Dataset entries

=-=-=-=-=

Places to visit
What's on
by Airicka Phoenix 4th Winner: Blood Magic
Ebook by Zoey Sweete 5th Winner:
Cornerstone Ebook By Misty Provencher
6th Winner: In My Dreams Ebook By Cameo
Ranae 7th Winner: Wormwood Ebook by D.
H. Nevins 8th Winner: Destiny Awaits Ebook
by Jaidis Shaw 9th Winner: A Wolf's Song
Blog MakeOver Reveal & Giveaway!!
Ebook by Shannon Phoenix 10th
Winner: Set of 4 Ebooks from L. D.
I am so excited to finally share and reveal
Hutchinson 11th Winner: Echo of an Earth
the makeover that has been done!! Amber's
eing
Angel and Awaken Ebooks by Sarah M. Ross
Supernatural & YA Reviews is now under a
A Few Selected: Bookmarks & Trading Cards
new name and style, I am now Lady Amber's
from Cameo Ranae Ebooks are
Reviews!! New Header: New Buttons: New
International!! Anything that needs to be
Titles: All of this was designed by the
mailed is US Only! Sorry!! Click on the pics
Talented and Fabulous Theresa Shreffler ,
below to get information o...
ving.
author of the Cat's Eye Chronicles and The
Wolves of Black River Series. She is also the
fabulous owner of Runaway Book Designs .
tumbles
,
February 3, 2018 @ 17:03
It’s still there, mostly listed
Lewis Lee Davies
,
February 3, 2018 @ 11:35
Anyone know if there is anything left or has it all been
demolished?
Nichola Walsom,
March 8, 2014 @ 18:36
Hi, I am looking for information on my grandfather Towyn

=-=-=-=-=

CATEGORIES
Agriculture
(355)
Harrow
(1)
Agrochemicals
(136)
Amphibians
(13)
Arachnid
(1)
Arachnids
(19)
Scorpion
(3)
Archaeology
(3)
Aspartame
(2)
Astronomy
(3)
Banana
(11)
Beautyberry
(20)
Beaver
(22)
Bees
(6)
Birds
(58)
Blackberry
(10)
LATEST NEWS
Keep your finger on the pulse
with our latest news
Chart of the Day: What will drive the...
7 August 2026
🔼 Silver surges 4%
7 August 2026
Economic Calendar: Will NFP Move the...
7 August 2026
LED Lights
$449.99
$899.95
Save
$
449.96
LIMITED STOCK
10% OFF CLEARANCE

=-=-=-=-=

- **Requirement**
Print the lines between the one containing "Places to visit" and the one containing "I am so excited to finally share and reveal", inclusive, exactly as they appear.

- **Exercise response**
Places to visit
What's on
by Airicka Phoenix 4th Winner: Blood Magic
Ebook by Zoey Sweete 5th Winner:
Cornerstone Ebook By Misty Provencher
6th Winner: In My Dreams Ebook By Cameo
Ranae 7th Winner: Wormwood Ebook by D.
H. Nevins 8th Winner: Destiny Awaits Ebook
by Jaidis Shaw 9th Winner: A Wolf's Song
Blog MakeOver Reveal & Giveaway!!
Ebook by Shannon Phoenix 10th
Winner: Set of 4 Ebooks from L. D.
I am so excited to finally share and reveal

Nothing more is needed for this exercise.